**Aim of the exercise**
Only the lines of the data below from the one with "potted succulent: present" through the one with "coffee table: present" are wanted. Repeat them exactly.

**Dataset content**
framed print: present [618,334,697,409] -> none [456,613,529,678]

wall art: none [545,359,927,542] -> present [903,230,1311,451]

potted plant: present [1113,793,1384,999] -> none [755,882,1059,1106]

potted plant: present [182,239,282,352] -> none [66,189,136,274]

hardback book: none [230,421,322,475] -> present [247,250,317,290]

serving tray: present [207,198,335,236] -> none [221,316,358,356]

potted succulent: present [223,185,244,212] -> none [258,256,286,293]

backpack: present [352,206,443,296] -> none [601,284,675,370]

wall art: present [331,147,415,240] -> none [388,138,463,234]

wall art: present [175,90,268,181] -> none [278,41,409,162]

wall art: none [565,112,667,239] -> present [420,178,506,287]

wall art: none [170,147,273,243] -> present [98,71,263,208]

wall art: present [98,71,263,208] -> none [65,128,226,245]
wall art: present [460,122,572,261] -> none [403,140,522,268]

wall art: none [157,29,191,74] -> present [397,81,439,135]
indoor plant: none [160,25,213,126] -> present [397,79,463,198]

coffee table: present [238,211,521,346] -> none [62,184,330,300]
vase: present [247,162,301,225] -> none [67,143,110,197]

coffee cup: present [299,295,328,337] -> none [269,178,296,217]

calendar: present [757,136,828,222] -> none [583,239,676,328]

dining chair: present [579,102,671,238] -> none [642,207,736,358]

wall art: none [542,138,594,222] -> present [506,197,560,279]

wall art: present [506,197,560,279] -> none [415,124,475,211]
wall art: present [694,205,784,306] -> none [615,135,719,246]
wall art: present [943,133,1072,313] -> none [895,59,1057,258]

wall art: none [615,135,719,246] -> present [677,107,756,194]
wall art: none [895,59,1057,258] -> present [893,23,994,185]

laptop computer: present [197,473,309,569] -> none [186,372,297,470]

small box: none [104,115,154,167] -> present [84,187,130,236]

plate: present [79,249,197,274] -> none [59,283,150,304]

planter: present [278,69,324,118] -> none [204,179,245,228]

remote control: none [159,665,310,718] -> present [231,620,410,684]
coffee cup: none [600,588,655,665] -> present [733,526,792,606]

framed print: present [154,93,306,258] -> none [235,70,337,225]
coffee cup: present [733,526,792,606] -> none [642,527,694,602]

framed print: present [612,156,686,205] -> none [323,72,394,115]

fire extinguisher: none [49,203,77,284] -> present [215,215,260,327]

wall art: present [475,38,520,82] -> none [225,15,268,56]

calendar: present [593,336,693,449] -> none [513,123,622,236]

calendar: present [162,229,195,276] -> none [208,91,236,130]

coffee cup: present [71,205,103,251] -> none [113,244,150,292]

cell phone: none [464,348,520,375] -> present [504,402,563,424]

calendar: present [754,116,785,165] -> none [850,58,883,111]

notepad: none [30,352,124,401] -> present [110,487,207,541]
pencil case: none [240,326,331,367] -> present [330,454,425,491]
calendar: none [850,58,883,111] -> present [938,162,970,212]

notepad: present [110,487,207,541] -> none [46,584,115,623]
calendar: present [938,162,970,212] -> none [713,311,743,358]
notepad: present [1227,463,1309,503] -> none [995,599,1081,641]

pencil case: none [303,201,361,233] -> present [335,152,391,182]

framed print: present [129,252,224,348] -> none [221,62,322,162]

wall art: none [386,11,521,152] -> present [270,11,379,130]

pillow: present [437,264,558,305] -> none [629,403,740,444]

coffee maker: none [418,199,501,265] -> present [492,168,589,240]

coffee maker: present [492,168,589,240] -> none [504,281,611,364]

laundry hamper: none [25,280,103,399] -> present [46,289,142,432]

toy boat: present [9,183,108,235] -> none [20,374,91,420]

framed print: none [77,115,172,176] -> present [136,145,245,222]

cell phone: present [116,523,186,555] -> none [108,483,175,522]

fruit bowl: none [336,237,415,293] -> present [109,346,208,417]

**Response to the exercise**
potted succulent: present [223,185,244,212] -> none [258,256,286,293]

backpack: present [352,206,443,296] -> none [601,284,675,370]

wall art: present [331,147,415,240] -> none [388,138,463,234]

wall art: present [175,90,268,181] -> none [278,41,409,162]

wall art: none [565,112,667,239] -> present [420,178,506,287]

wall art: none [170,147,273,243] -> present [98,71,263,208]

wall art: present [98,71,263,208] -> none [65,128,226,245]
wall art: present [460,122,572,261] -> none [403,140,522,268]

wall art: none [157,29,191,74] -> present [397,81,439,135]
indoor plant: none [160,25,213,126] -> present [397,79,463,198]

coffee table: present [238,211,521,346] -> none [62,184,330,300]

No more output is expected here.